Sensitivity of CD4-E1₃₅₃ to endo H treatment. HepG2 cells were coinfected with vTF7-3 and the appropriate vaccinia virus recombinant at a multiplicity of infection of 5 PFU/cell. At 4.5 h postinfection, infected cells were pulse-labeled for 10 min and chased for the indicated times (in hours). Cell lysates were immunoprecipitated with MAb OKT4 and then treated or not with endo H. Samples were separated by SDS-PAGE (10% polyacrylamide). Deglycosylated proteins are indicated by asterisks. Sizes (in kilodaltons) of protein molecular-mass markers are indicated on the left.

FIG. 6

Indirect double-label immunofluorescence characterization of the organelle containing CD4-E1₃₅₃. Subconfluent HepG2 cells grown on coverslips were infected with vTF7-3 and vCD4-E1₃₅₃ at a multiplicity of infection of 3 PFU/cell. At 8 h postinfection, cells were fixed with paraformaldehyde, permeabilized with Triton X-100, and labeled with anti-CD4 MAb OKT4 (secondary donkey anti-mouse IgG-Cy2) and antibodies to PDI, Rab I, or mannosidase II (Man II) (secondary donkey anti-rabbit IgG-rhodamine red-X).

FIG. 7

Expression of CD8 and CD8-E1₃₅₃ analyzed in pulse-chase experiments.

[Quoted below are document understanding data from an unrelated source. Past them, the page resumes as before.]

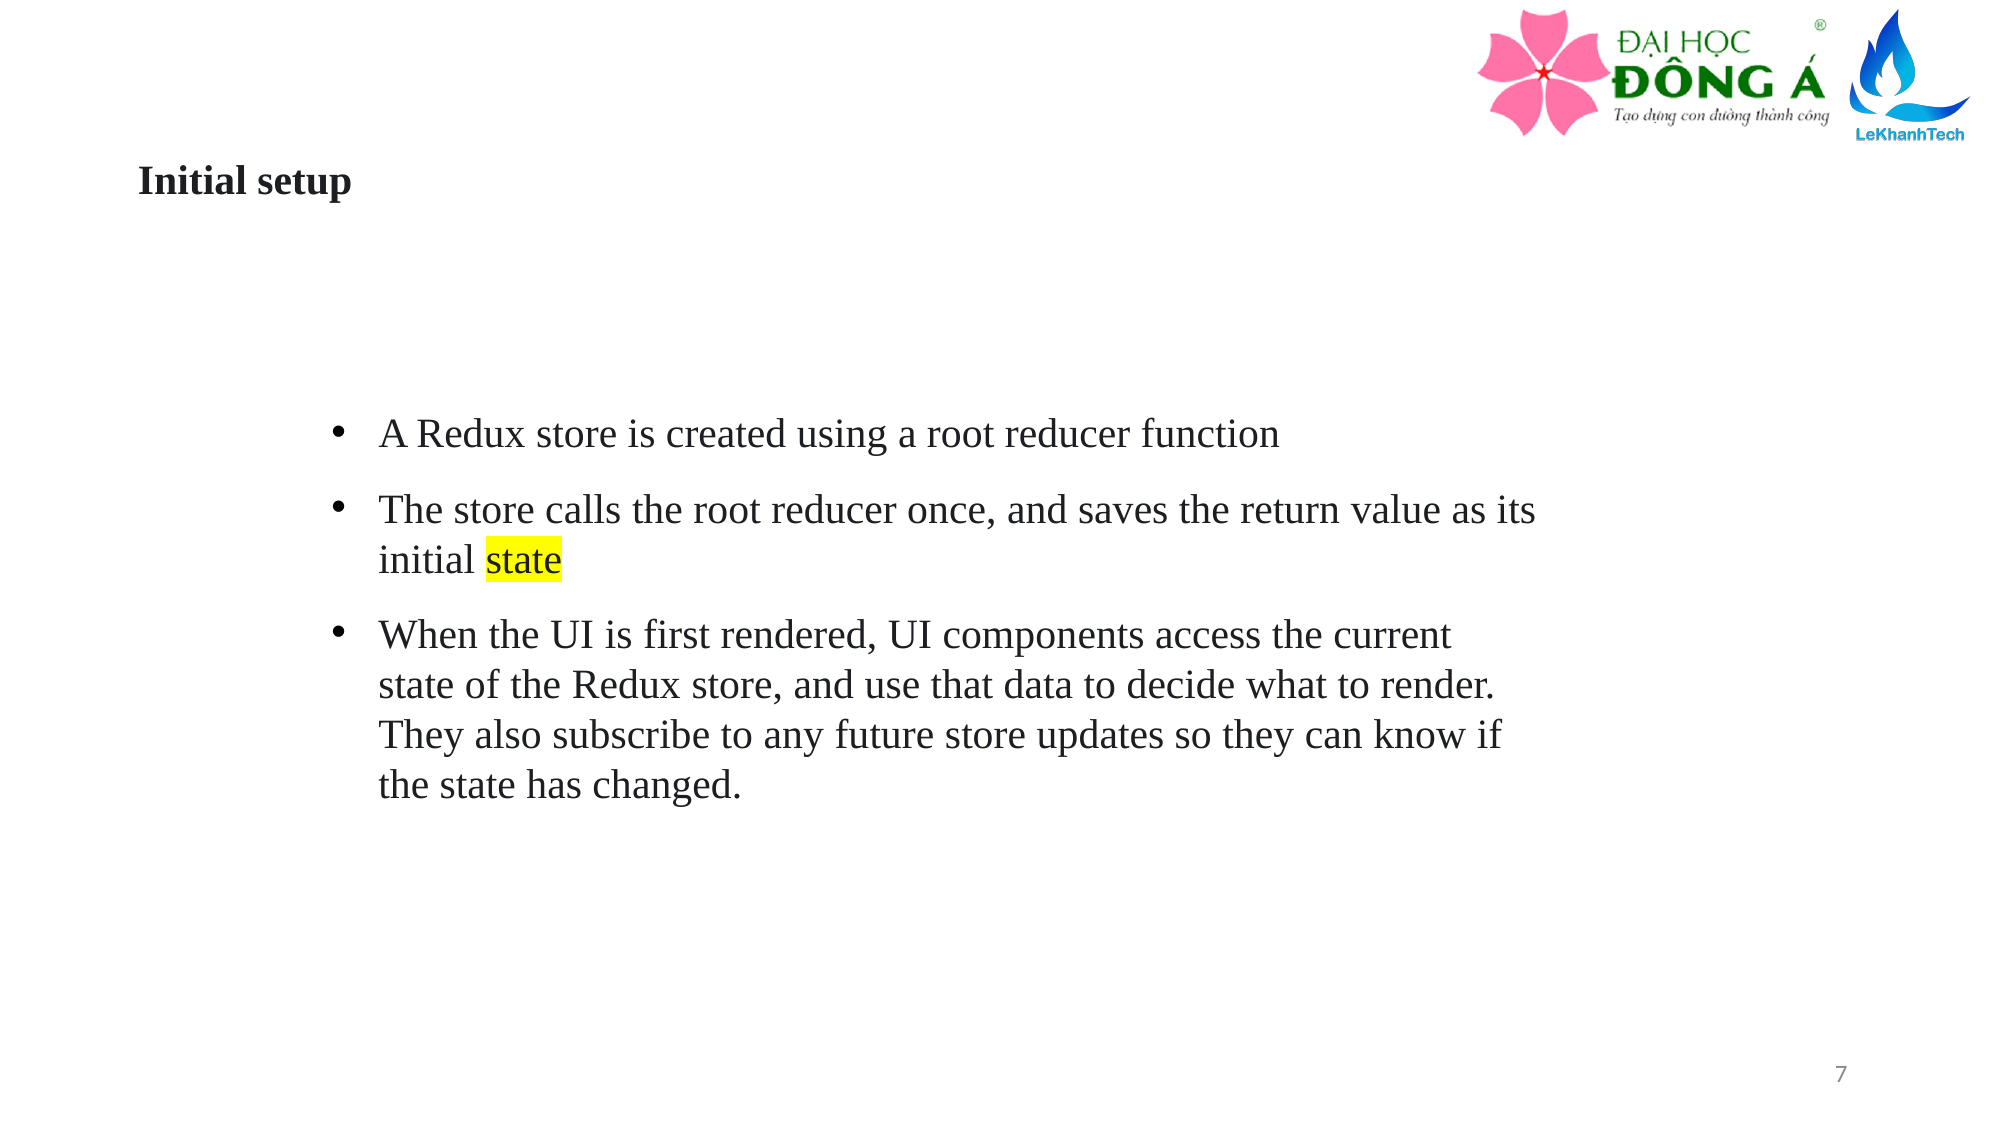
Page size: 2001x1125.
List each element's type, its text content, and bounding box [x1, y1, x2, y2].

text_box A Redux store is created using a root reducer function The store calls the root reducer once, and saves the return value as its initial state When the UI is first rendered, UI components access the current state of the Redux store, and use that data to decide what to render. They also subscribe to any future store updates so they can know if the state has changed. [316, 398, 1553, 814]
text_box Initial setup [123, 145, 368, 211]
picture [1465, 5, 1980, 144]
slide_number 7 [1412, 1042, 1863, 1103]
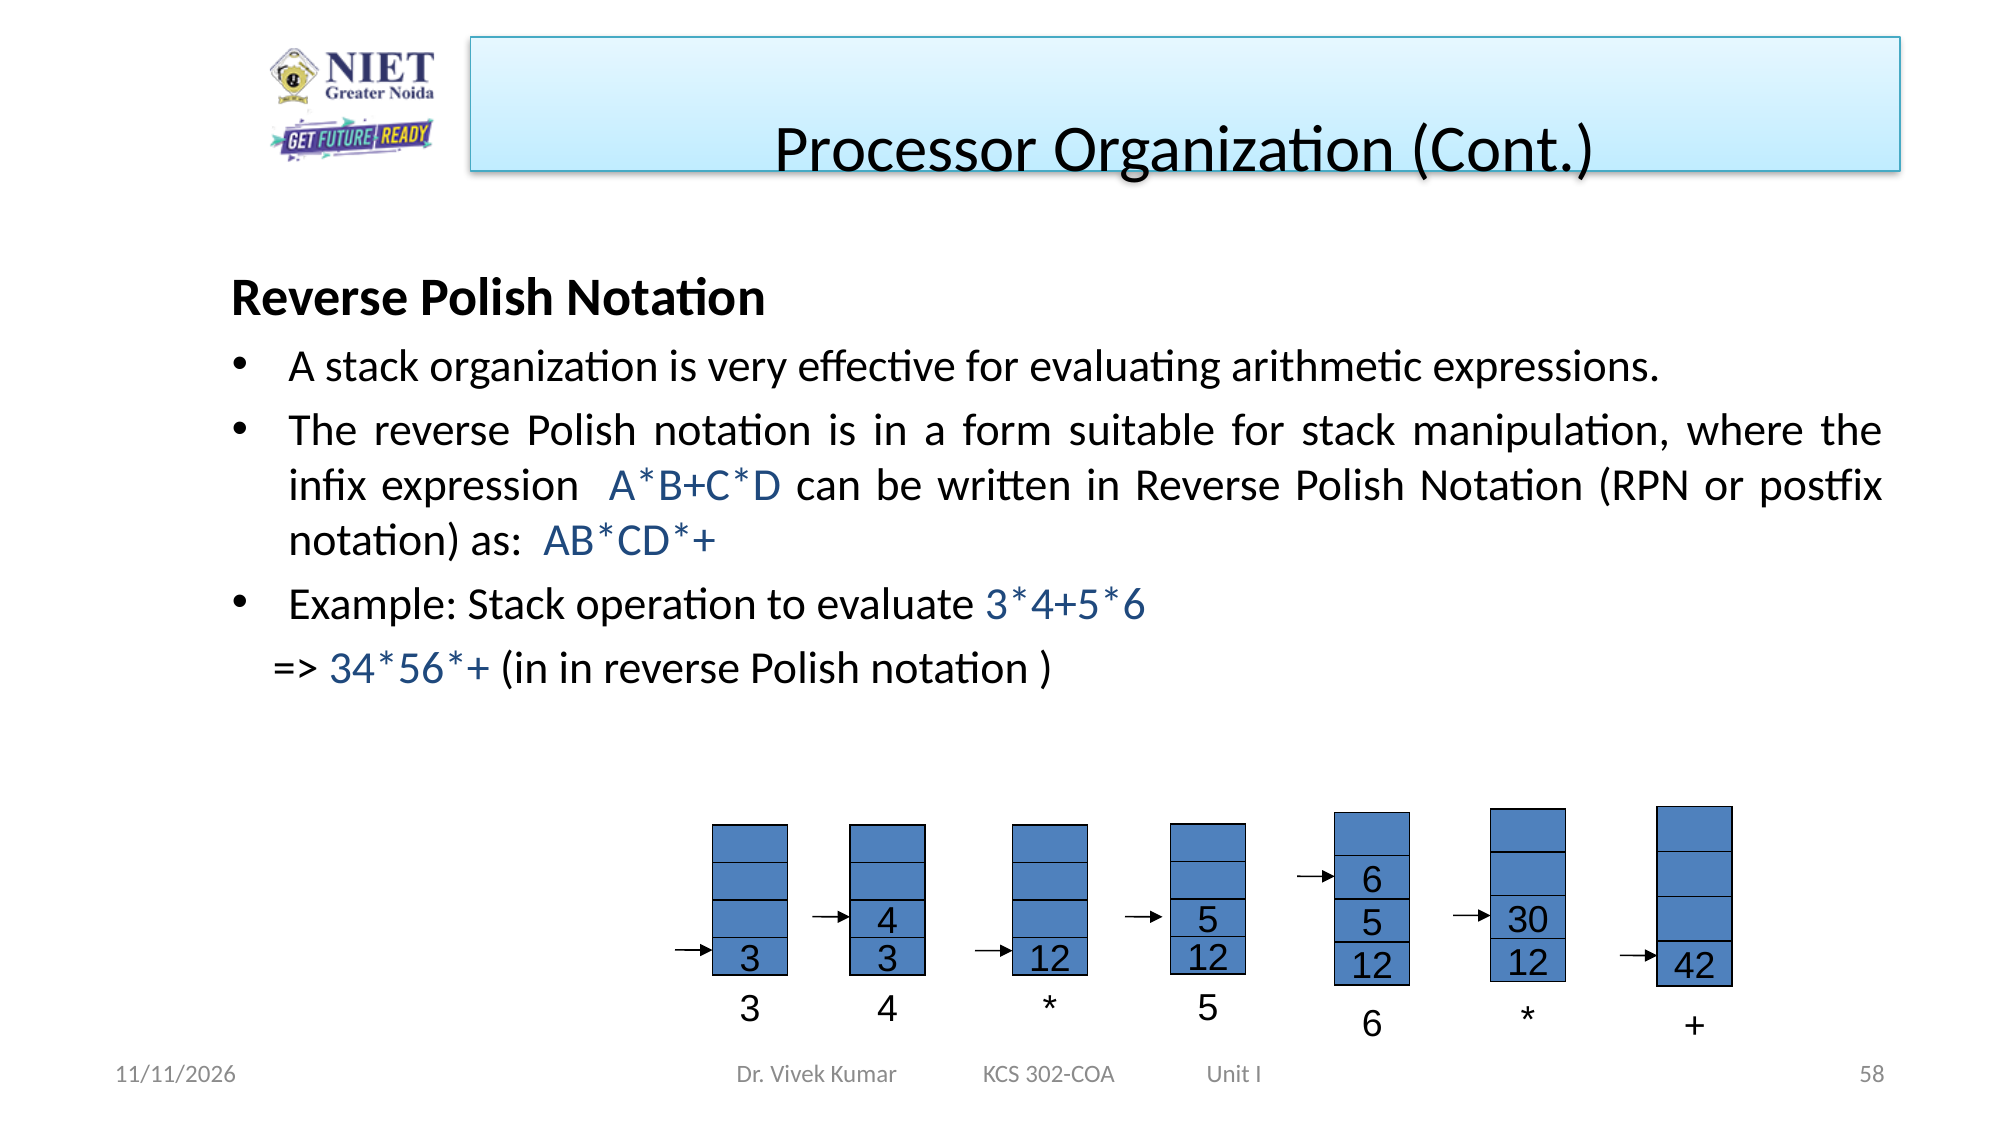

HepG2 cells were coinfected with vTF7-3 and the appropriate vaccinia virus recombinant at a multiplicity of infection of 5 PFU/cell. At 4.5 h postinfection, infected cells were pulse-labeled for 10 min and chased for the indicated times (in hours). Cell lysates were immunoprecipitated with MAb OKT8 (anti-CD8). Samples were separated by SDS-PAGE (10% polyacrylamide). CD8u, unglycosylated precursor of CD8; CD8m, mature form of CD8.

FIG. 8

Analysis of the oligosaccharides bound to CD4-E1₃₅₃. HepG2 cells were coinfected with vTF7-3 and vCD4-E1₃₅₃. At 4.5 h postinfection, infected cells were pulse-labeled for 30 min with [2-³H]mannose, chased for an additional 4 h, and lysed with Triton X-100. Cell lysates were used for immunoprecipitation with MAb OKT4, and labeled glycans were removed by PNGase F treatment as described in Materials and Methods. Panel A represents concanavalin A-Sepharose chromatography of glycan fractions obtained after PNGase F treatment with the equilibration buffer alone (a), with 10 mM methyl-α-d-glucoside (b), or with 100 mM methyl-α-d-mannoside (c). Panel B shows HPLC analysis of glycans bound to immunoprecipitated glycoproteins after PNGase F treatment. M7, M8, and M9 indicate the oligosaccharide species possessing two GlcNAc residues at their reducing end and 7, 8, or 9 mannose residues, respectively.